Copy out each line containing "making" from the entries below.

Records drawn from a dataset
━━━━
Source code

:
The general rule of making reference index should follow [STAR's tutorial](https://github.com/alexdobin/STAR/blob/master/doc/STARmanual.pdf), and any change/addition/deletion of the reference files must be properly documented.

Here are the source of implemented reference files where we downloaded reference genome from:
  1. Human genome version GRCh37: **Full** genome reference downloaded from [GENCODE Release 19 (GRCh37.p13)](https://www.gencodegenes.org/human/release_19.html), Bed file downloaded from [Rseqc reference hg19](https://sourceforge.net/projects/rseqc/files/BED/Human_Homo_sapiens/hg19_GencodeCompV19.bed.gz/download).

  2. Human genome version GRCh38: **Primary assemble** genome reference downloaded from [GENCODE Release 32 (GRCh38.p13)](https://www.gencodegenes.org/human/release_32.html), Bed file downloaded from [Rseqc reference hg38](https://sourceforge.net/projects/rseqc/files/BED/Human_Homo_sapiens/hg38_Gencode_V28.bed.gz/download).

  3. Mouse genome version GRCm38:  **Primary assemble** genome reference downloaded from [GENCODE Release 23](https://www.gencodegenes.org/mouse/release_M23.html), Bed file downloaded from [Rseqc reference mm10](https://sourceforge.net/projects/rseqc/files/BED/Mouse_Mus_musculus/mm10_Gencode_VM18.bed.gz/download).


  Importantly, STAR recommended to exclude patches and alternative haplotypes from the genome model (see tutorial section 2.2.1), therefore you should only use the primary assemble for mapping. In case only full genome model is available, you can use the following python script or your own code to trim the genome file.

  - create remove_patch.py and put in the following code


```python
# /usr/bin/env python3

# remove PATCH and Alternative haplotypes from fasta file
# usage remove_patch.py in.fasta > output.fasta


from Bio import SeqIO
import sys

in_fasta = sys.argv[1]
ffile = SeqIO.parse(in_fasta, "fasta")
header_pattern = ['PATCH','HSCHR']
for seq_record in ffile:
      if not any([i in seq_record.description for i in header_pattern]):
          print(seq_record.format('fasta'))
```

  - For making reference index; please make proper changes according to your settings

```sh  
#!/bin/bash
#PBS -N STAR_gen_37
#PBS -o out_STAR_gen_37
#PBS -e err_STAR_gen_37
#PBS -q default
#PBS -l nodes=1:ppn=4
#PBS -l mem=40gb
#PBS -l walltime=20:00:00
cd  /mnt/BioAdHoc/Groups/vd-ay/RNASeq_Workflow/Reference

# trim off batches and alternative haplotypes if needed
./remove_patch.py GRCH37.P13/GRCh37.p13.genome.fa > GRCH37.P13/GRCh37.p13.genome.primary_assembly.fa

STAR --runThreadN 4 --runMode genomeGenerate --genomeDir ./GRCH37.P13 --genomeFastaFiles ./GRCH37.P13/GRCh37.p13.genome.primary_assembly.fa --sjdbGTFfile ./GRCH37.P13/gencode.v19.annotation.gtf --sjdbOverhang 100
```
━━━━
### REPLY TO THE TASK
The general rule of making reference index should follow [STAR's tutorial](https://github.com/alexdobin/STAR/blob/master/doc/STARmanual.pdf), and any change/addition/deletion of the reference files must be properly documented.
  - For making reference index; please make proper changes according to your settings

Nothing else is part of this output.